Monday, 15 April 2019

The Fourth Dimension In Wells, Heinlein And Anderson

The fourth dimension may be time or an extra spatial dimension.

Time
See 4D + OBE.

References to "world lines" in Poul Anderson's Time Patrol series also imply four-dimensional space-time. In fact, "Time Patrol" states that pastward travel requires not just four but 4N dimensions! The Time Patrol's mutable timeline requires at least a second temporal dimension for that timeline to mutate along whereas the immutable timelines of The Corridors Of Time and There Will Be Time could each fit into a simple four-dimensional continuum as far as I can see.

An Extra Spatial Dimension
Does this exist in any of Poul Anderson's works? I have not read all of his short stories. He refers to four-dimensional chess but this is conceptual, not physical. In any case, it refers, as far as we can see, only to the pieces aging or maturing with time which takes us back to time and not even necessarily to time travel.

I tend to assume that the universes in a multiverse, e.g., in Anderson's Old Phoenix sequence, are located along another dimension although this is not the only possible rationale for a multiverse because, in DC Comics' pre-Crisis multiverse, the many universes occupied the same three-dimensional space by vibrating at different rates. However, Anderson's Valeria Matuchek says:

"'You can picture the cosmoses as lying parallel to each other, like the leaves in a book. That isn't strictly true, either; they occupy the same space-time, being separated by a set of dimensions -'"
-Poul Anderson, A Midsummer Tempest (London, 1975), xii, p. 101.

Earlier, she had referred to "'...parallel universes and all that jazz...'" (xii, p. 99)

Two parallel straight lines are separated by a second spatial dimension. Two or more parallel space-time continua must be separated by a fifth, "inter-cosmic," dimension? Valeria says that the cosmoses are separated by "'...a set of dimensions...,'" which seems unnecessarily complicated.
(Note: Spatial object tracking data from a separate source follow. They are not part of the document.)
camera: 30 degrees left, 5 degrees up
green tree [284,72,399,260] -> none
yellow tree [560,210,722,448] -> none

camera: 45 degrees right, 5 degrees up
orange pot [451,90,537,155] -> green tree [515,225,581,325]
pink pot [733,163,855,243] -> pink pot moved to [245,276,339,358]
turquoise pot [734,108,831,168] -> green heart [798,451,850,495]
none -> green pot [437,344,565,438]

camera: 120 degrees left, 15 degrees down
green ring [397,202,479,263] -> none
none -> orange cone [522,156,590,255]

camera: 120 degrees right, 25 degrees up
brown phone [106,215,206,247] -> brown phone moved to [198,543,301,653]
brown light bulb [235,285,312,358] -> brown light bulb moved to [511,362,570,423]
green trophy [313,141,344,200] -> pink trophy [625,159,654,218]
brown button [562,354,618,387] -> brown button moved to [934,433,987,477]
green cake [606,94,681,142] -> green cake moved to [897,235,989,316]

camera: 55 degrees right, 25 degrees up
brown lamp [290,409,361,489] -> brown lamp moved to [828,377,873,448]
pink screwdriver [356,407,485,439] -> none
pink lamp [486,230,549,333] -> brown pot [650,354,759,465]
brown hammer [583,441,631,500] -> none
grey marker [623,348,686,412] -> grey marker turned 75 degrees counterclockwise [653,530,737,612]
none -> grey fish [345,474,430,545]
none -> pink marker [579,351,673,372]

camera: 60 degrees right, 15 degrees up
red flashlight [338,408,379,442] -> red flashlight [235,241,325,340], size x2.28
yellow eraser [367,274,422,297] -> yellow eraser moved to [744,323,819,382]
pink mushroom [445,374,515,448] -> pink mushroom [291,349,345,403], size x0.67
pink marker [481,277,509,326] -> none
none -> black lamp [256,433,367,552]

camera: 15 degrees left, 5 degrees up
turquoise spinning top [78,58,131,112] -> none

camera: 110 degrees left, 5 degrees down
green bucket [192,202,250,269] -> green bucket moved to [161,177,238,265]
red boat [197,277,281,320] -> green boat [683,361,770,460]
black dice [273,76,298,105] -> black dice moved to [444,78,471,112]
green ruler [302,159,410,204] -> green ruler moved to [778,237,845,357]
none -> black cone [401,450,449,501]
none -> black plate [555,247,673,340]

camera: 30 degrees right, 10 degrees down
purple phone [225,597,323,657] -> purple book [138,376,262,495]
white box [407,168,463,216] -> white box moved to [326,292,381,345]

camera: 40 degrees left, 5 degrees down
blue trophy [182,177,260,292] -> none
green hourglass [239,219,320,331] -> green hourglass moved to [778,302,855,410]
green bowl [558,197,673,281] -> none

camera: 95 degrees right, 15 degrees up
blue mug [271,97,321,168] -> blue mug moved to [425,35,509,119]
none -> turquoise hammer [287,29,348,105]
Nevertheless, pages of a closed book are parallel to each other and cosmoses separated by (at least) one dimension are parallel to each other so the "...leaves in a book..." analogy works for me.

The number N appears three times:

there are 4N dimensions in the Time Patrol universe;
the number of universes in the Old Phoenix sequence is either infinite or N factorial;
in the Technic History, Starkadian mathematicians think that factorial N is the largest number. (See also here.)

I was going to mention Wells and Heinlein but they can wait for another post.

5 comments:

Sean M. Brooks said...

Kaor, Paul!

Anderson's THE DANCER FROM ATLANTIS is also based on the immutable time line, four dimensional continuum idea.

Sean

paulshackley2017@gmail.com said...

Sean,
DANCER does not directly address the question so I think that it is ambiguous although it does show circular causality which to that extent backs up immutability.
Paul.

Sean M. Brooks said...

Kaor, Paul!

But since THE DANCER FROM ATLANTIS uses circular causality, I think that logically time traveling in that story has to use the immutable time line idea.

Sean

paulshackley2017@gmail.com said...

Sean,
But circular causality occurs in the Time Patrol series.
Paul.

Sean M. Brooks said...

Kaor, Paul!

Dang, and ugh! Trying to make sense of time traveling hurts one's head, as S.M. Stirling said.